By Vincent Valery
Sept. 28, 2020, © Leeham News: The end of September marks the time when airlines in the Northern Hemisphere assess their summer season financial performance. Depending on the outcome, they adjust their capacity and evaluate their cash needs to see through the lower demand winter months.
This summer was significantly different from what airlines envisioned earlier this year. They had to re-arrange schedules on short notice to capitalize on the uptick in passenger demand after the lifting of some travel restrictions put in place during Spring.
With a resurgent COVID-19 spread in some countries and the re-establishment of movement restrictions, airlines need to, once again, adjust their plans for winter months.
Airlines around the world witnessed a collapse in passenger demand in a matter of weeks. Some airlines, including flag carriers such as Austrian Airlines, stopped flying altogether during most of Spring.
With the disappearance of virtually all revenues, carriers started hemorrhaging cash. To avoid running out of liquidities in a matter of weeks, several governments provided sizable financial aid packages. The healthiest airlines were also able to raise more money from capital markets and other means, such as sale and leaseback transactions.
When airlines and governments sized the amount of financial aid, they envisioned returning to a normalized situation by the end of 2021. Some predicted passenger traffic would return to 2019 levels by 2022 or 2023 at the latest. Others pointed to 2024 as a return to normal (RTN) for domestic operations and 2025 for international traffic to RTN.
There were some encouraging signs during the early summer. After governments in Europe and states in the USA lifted some restrictions, passenger traffic picked up. In some European countries, passenger traffic reached 40% of the previous year in August.
However, toward the end of the summer, there started being a significant uptick in COVID-19 cases in Europe. Governments imposed again, without coordination, travel restrictions, and more stringent social distancing measures. By September, COVID cases were on the rise in 27 states in the US.

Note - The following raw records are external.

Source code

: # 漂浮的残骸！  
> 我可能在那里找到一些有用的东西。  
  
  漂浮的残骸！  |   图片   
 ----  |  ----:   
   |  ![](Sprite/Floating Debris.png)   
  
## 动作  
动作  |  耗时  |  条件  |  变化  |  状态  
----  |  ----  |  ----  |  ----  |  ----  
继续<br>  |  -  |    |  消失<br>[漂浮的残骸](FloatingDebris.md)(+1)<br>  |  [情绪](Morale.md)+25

With European restrictions again in place, passenger carriers significantly adjusted capacity downwards for later this year. US airlines dropped some schedules as traffic once again fell.
When airlines envisioned a return to a normalized situation by the end of 2021, they assumed that there would not be significant second waves that would derail a recovery. It is now clear that this is not the case. A return to a normalized situation will require, as LNA outlined before, the widespread distribution of a vaccine.
When airlines requested aid packages earlier this year, they had no visibility on how quickly passenger demand would recover. Things are becoming clearer.
Governments will keep restrictive measures, such as quarantine or pre-flight COVID test requirements, for an extended period. The restrictions will turn off the most casual travelers, and an uptick like this summer seems unlikely until a vaccine becomes widely distributed. People will avoid getaways outside the major holidays.
The uncoordinated travel restrictions among countries make an already bad situation for the airline (and travel) industry significantly worse. Willing traveler cannot make plans because of the lack of coordinated travel rules, such as pre-flight COVID-19 tests waiving quarantine requirements. Visa restrictions add wound to injury.
Lufthansa CEO Carsten Spohr stated that demand is currently around 20% of last year. His hopes that demand would recover to 25% by the end of the year look optimistic at this point.
The aid packages gave carriers time to assess the passenger demand situation. While the latest developments amount to a worst-case scenario, airlines now have more clarity. Demand will stay depressed, i.e., significantly below 50% of 2019 levels, until a vaccine becomes widely available.
The only exceptions will be domestic markets where the virus is virtually non-existent, such as China and New Zealand. In case slot waivers are not extended, several airlines will decide to operate flights into congested airports to avoid losing them. But New Zealand banned long haul flights for the indefinite future. Air New Zealand grounded its entire long-haul fleet, except those flying cargo and repatriation.
Airlines have sizable fixed expenses, including aircraft depreciation and leases. Since the beginning of the pandemic, some took the opportunity to retire their older aircraft to save costs. Due to the depressed demand, carriers face the prospect of more aircraft retirements and having to put into long-term storage a significant portion of their fleets.
Airlines already announced significant payroll reductions. US airlines used voluntary employee buyouts to reduce headcounts while under the government payroll support program. With the support likely to expire, airlines will have to furlough more people to limit cash outflows.
However, reducing the workforce proportionally to match the expected depressed demand is not optimal. Retraining crews is time-consuming and expensive. Airlines that excessively reduce payroll would not capitalize on (temporary) increases in passenger demand, whenever they materialize. Passenger traffic would also pick up if governments come to their senses and agree on a global testing framework to waive quarantine requirements.
Some airlines already announced agreements to avoid (or reduce) furloughs in exchange for significantly reduced work hours and pay.
Most passenger carriers will effectively enter a state of hibernation, during which they will operate a fraction of their previous services. Balancing the need to preserve cash and flexibility, crews will work reduced hours.
No one can accurately predict the duration of the period of depressed demand. However, one thing is sure: this winter will feel a lot longer than previous ones.